- TASK DIRECTIONS: Turn the stretch of the data below from the line containing "If you are looking" through the line containing "Any idea where" into a Markdown table with the columns Row and Line. Give each non-blank line its own numbered row, and leave out blank lines.

[Data entries]
╭──
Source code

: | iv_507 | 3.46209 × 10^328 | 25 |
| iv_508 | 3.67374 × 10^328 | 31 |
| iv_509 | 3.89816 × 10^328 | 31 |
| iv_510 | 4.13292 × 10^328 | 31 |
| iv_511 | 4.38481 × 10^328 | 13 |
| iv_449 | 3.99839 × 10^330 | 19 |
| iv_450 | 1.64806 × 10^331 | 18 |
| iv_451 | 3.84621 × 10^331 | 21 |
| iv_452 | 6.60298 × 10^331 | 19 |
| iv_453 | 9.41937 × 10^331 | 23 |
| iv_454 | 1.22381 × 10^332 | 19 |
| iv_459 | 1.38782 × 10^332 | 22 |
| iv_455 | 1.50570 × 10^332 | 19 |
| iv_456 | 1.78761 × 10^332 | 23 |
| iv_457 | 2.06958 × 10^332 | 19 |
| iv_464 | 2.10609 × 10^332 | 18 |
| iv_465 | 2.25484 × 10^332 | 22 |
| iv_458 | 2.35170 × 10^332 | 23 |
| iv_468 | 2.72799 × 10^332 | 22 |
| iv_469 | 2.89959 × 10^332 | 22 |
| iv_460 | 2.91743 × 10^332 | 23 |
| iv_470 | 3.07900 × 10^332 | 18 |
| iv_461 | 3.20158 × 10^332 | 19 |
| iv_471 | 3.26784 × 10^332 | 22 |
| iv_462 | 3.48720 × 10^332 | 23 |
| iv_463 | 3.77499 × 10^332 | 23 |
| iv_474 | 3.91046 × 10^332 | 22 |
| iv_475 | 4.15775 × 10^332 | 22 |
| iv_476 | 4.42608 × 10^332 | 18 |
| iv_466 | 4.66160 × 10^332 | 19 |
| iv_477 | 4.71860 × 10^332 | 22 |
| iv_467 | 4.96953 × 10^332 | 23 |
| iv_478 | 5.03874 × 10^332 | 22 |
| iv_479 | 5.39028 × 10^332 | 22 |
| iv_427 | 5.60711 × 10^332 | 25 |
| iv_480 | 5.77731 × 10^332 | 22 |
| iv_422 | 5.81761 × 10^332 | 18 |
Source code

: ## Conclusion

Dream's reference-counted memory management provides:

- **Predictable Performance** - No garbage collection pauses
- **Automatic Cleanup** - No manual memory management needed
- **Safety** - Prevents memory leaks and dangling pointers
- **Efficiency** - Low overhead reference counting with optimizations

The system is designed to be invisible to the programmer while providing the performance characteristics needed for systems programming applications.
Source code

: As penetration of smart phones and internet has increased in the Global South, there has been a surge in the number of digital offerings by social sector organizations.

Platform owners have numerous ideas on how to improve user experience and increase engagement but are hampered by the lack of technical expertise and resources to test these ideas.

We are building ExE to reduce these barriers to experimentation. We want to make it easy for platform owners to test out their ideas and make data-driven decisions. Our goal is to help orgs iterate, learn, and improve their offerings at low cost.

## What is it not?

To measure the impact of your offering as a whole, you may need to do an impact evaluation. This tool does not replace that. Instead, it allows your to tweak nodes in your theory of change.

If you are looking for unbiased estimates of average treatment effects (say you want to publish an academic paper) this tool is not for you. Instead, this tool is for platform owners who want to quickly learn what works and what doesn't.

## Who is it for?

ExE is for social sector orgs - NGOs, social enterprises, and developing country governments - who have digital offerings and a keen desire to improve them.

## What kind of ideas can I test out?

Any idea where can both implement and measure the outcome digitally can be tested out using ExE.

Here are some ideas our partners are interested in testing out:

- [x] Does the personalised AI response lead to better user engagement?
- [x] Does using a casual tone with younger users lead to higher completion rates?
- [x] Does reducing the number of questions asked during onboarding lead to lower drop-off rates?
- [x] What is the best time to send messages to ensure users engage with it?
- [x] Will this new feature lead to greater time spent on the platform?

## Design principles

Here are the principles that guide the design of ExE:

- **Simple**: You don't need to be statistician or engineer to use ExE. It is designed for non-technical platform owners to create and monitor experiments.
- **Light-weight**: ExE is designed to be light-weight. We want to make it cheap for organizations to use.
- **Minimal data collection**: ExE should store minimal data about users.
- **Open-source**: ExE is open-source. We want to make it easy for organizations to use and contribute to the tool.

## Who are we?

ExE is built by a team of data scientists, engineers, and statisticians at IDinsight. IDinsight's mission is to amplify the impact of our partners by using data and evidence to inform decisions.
╰──
- EXPECTED ANSWER:
| Row | Line |
|---|---|
| 1 | If you are looking for unbiased estimates of average treatment effects (say you want to publish an academic paper) this tool is not for you. Instead, this tool is for platform owners who want to quickly learn what works and what doesn't. |
| 2 | ## Who is it for? |
| 3 | ExE is for social sector orgs - NGOs, social enterprises, and developing country governments - who have digital offerings and a keen desire to improve them. |
| 4 | ## What kind of ideas can I test out? |
| 5 | Any idea where can both implement and measure the outcome digitally can be tested out using ExE. |